フラワー・キングスのリード・ヴォーカル&2ndギタリストとして知られるHasse Frobergが、フラワー・キングスが長期休養を取った08年に結成したグループ。2015年作の3rd。本家フラワー・キングスに通ずる優美なキーボードが彩る北欧シンフォニック・ロックを軸に、ヴィンテージなハード・ロック・センス、クイーン的なポップ・センスを散りばめたカラフルなメロディアス・ハードがこのバンドの魅力ですが、ポップな方向に洗練された印象で、Hasseらしいハートウォームさが全面に出ている印象。ファットな歪みのギター・リフにハモンドがからんでかっ飛ばすパートと、ファンタスティックにたなびく色彩豊かなトーンのキーボードをバックにハスキー&ウォームなヴォーカルがエモーショナルに歌い上げるパートとを行き交いつつ、クイーンというかジェリーフィッシュを彷彿させる多声コーラス・パートや10ccばりのドリーミーポップなパートなどを散りばめながら展開するオープニング・ナンバーからこれは素晴らしいです。ハードエッジになってもハートウォームさやドリーミーさは一貫してるし、アンサンブルも歌声も、どこを切り取ってもHasseならではの優美なメロディ・センスが溢れだすし、とってもとってもフックに富んでいます。シンフォニック&ハードなパワー・ポップと言える愛すべき名作です。
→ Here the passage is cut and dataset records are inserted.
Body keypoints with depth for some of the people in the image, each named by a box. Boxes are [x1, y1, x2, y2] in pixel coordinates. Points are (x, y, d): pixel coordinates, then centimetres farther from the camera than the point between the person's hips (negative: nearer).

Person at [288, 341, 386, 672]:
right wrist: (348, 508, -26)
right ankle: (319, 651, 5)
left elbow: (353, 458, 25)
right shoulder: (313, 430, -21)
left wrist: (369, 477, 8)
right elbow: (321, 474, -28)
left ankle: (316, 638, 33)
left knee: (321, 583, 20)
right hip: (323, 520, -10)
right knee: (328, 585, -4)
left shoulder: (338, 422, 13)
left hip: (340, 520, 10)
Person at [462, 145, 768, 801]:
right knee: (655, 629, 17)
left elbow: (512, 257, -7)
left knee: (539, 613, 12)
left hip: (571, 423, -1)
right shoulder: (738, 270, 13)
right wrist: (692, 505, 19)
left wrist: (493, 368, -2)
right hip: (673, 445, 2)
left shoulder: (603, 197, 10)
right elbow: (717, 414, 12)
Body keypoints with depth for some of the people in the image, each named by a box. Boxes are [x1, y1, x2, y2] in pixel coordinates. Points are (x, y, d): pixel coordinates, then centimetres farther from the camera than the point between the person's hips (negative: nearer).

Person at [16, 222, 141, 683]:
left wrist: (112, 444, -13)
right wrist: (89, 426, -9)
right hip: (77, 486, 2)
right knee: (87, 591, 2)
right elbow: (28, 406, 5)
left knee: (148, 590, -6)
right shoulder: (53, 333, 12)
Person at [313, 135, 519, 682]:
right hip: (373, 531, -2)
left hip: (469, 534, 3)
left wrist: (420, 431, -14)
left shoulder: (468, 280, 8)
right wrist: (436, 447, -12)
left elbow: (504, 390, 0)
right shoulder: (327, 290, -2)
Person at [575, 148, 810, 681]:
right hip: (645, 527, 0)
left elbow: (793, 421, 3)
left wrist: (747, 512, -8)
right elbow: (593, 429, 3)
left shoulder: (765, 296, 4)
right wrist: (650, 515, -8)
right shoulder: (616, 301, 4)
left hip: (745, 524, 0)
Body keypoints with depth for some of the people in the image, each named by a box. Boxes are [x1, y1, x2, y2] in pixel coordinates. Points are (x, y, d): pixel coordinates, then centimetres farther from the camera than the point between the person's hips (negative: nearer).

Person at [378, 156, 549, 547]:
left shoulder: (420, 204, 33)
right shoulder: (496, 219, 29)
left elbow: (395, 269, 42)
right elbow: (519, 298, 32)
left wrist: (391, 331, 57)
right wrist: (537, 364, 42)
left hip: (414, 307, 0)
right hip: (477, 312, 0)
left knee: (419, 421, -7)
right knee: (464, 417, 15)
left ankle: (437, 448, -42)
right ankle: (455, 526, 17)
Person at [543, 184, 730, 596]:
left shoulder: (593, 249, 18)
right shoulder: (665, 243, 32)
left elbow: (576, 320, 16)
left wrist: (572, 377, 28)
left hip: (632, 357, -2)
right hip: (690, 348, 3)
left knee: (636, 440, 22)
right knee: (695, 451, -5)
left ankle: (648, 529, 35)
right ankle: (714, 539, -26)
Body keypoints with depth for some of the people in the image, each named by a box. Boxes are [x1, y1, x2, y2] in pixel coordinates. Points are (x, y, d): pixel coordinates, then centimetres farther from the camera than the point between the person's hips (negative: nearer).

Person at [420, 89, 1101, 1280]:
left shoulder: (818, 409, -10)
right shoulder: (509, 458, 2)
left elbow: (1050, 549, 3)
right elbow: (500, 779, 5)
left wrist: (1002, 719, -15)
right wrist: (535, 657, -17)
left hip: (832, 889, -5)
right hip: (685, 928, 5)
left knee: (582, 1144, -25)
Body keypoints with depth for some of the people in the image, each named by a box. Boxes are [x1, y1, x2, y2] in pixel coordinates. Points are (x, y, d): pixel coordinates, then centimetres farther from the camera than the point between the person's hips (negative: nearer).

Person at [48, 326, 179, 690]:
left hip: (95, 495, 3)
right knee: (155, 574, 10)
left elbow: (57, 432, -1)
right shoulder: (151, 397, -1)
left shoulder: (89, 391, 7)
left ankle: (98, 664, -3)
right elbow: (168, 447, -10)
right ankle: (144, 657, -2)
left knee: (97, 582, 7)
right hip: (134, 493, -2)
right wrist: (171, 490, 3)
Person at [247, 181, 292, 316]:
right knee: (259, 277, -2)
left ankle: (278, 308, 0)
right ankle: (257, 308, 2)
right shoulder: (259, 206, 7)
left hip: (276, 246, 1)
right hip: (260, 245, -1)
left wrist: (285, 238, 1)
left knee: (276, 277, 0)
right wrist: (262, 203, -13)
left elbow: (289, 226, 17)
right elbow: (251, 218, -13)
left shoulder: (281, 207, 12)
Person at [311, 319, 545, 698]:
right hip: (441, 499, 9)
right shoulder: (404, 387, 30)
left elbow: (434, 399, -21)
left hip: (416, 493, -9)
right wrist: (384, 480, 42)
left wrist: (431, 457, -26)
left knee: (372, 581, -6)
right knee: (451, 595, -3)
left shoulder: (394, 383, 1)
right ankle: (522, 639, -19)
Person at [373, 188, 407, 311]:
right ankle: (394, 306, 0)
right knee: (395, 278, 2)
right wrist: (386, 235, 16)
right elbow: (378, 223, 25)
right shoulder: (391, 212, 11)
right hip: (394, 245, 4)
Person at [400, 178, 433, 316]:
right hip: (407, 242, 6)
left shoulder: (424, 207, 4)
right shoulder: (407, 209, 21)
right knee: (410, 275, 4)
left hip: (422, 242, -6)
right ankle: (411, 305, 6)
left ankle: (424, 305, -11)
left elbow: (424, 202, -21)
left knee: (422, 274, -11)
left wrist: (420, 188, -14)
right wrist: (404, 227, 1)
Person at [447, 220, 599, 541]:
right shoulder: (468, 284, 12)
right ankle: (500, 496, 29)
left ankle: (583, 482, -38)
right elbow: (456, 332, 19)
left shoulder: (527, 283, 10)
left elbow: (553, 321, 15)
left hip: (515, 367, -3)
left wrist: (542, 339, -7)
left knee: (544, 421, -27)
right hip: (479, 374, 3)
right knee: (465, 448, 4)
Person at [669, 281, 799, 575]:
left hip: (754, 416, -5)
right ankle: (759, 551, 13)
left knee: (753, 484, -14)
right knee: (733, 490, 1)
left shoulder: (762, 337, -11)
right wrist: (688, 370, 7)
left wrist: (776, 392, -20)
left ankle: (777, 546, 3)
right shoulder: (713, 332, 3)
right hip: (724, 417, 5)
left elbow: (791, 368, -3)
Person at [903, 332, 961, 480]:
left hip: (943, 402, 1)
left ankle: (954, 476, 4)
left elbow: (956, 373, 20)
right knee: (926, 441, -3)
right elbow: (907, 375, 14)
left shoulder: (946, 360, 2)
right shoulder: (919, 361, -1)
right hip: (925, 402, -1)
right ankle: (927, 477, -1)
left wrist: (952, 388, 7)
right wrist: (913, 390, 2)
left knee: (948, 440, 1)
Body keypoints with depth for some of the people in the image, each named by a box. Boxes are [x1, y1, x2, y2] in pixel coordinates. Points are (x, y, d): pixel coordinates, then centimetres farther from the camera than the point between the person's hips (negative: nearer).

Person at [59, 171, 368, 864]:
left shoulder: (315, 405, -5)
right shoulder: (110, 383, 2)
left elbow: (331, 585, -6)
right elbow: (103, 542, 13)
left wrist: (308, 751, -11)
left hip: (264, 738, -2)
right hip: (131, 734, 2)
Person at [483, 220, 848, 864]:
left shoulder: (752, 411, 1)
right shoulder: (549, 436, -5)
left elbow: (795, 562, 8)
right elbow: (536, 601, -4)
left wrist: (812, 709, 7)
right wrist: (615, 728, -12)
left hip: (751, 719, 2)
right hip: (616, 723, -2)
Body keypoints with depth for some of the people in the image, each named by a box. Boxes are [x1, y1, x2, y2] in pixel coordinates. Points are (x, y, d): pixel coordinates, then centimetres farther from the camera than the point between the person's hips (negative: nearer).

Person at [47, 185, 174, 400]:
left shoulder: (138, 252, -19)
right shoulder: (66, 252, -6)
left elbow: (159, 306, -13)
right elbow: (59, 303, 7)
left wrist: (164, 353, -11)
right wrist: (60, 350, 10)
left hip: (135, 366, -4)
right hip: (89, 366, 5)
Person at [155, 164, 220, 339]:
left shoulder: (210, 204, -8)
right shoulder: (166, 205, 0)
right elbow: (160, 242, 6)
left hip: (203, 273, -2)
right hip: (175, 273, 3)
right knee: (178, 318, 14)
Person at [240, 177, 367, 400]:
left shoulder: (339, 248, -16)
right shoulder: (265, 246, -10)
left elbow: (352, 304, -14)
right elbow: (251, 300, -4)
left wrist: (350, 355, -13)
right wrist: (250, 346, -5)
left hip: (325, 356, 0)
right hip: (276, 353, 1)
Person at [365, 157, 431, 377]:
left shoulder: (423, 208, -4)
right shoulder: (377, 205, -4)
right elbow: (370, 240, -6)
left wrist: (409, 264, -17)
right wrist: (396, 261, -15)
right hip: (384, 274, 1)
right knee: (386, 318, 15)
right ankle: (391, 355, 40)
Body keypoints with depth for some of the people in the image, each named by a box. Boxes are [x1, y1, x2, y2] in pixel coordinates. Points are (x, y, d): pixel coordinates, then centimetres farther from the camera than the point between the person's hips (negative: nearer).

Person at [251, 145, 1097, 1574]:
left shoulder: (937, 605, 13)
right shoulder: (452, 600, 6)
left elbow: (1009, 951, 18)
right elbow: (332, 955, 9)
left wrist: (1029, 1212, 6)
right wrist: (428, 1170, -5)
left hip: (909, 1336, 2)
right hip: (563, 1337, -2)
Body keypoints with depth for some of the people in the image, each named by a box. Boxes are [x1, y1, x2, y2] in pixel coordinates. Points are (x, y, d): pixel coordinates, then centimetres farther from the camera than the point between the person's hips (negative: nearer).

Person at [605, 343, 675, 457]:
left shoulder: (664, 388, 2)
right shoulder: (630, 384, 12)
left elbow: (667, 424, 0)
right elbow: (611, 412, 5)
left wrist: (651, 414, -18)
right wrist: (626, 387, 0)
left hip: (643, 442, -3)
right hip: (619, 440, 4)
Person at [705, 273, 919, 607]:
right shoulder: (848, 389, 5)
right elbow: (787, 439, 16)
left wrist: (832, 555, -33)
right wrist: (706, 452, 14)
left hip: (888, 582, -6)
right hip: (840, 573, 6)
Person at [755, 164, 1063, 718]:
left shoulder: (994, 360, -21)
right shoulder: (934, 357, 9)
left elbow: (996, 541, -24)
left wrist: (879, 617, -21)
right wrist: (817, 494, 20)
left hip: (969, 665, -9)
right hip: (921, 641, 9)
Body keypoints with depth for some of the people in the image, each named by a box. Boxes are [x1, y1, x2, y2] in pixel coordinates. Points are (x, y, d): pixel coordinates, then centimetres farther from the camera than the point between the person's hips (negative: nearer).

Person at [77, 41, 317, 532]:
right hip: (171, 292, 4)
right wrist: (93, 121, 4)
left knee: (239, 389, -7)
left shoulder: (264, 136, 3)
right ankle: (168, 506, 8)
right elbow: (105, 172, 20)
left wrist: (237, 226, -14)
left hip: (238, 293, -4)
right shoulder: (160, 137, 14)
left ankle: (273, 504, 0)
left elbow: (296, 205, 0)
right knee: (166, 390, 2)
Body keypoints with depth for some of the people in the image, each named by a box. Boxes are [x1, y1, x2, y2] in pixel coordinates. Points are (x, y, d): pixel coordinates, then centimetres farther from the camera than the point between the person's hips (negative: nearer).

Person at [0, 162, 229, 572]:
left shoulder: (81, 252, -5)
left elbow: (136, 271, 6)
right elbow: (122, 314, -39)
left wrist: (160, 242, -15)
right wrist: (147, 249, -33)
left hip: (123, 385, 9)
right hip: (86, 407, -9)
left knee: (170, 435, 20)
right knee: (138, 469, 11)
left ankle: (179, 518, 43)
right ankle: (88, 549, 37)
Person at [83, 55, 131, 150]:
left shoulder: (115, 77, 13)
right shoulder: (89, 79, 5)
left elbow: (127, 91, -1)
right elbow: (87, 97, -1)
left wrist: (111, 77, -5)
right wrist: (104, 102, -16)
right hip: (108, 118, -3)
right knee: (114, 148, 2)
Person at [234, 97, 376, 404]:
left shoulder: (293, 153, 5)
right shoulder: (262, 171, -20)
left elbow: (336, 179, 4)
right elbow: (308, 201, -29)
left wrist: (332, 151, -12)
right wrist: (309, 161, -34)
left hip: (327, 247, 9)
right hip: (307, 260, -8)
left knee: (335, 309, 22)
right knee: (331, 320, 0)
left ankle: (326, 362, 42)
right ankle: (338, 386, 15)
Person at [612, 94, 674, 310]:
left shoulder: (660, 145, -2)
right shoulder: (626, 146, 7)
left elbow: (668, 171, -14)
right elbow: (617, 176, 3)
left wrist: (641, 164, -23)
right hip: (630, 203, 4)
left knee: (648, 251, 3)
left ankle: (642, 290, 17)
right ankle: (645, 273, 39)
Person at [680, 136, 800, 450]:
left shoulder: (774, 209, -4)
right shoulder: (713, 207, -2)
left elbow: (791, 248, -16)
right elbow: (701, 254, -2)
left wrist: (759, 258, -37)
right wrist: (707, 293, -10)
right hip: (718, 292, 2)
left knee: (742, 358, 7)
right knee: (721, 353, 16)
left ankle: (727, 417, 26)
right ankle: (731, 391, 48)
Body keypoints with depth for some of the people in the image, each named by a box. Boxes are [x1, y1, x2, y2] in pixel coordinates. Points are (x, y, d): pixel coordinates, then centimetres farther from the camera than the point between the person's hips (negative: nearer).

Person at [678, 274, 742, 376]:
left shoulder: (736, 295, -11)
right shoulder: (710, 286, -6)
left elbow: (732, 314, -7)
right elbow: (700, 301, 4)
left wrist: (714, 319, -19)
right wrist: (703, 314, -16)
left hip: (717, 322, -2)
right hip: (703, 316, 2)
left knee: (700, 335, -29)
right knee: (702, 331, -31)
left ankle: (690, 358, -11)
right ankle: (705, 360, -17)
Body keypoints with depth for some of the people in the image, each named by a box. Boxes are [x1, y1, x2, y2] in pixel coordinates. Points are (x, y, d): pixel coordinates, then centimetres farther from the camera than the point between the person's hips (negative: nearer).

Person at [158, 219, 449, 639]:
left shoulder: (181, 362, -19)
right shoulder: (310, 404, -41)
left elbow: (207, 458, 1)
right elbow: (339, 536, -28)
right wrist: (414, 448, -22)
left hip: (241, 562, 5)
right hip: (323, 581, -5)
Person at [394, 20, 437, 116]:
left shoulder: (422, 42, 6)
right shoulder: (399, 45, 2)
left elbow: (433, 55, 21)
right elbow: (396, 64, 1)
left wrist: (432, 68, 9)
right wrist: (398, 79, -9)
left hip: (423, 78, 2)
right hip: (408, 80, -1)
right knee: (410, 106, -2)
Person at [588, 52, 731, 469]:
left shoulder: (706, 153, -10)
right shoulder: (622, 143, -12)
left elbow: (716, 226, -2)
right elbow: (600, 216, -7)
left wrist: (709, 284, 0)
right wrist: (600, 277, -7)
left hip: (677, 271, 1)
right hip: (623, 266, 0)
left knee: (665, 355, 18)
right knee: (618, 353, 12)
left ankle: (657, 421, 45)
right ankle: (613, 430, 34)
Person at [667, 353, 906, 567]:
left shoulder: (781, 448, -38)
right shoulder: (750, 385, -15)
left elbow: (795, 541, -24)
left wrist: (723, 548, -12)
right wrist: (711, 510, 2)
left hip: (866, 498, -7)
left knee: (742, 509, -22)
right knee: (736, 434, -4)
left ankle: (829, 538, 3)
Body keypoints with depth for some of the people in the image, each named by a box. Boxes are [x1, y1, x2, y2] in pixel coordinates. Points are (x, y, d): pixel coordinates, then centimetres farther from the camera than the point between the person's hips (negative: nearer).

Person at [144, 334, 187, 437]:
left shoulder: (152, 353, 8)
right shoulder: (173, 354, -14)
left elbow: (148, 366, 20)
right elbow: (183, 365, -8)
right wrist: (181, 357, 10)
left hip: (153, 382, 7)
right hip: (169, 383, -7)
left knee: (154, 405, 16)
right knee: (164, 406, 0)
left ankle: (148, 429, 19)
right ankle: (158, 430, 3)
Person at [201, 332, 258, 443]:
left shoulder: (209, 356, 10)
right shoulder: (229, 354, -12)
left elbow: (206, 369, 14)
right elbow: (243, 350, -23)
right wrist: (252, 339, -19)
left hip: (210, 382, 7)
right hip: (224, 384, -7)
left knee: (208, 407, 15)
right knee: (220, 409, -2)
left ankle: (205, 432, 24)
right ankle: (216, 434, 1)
KARFAGENでお馴染みのウクライナのKey奏者&コンポーザーのAntony Kaluginによる別働プロジェクト。2015年6thアルバム。ブレイクビーツを盛り込んだシャープで広がりのあるリズムを土台に、アコギのアルペジオや透明感あるハードエッジなエレキ・ギターやシンフォニックでいてニューエイジにも通じる雰囲気をもつキーボードなどが四方を縦横無尽に行き交い、ドラマティックかつ空間的な浮遊感ももったサウンドを描いていきます。イマジネーションたっぷりなアンサンブルを背景に、伸びやかに紡がれるフックに富んだメロディ(英詞でおそらくヴォーカルのみ英国人)、マイルドな歌声がハートウォームな男性ヴォーカルも特筆です。ジェネシスの幻想美、ニューエイジの空間的な広がり、プログレ・ハードのドライヴ感とキャッチーなメロディ・センスが混じったようなサウンドはかなりハイレベル。さすがはAntony Kalugin!とうなる快作です。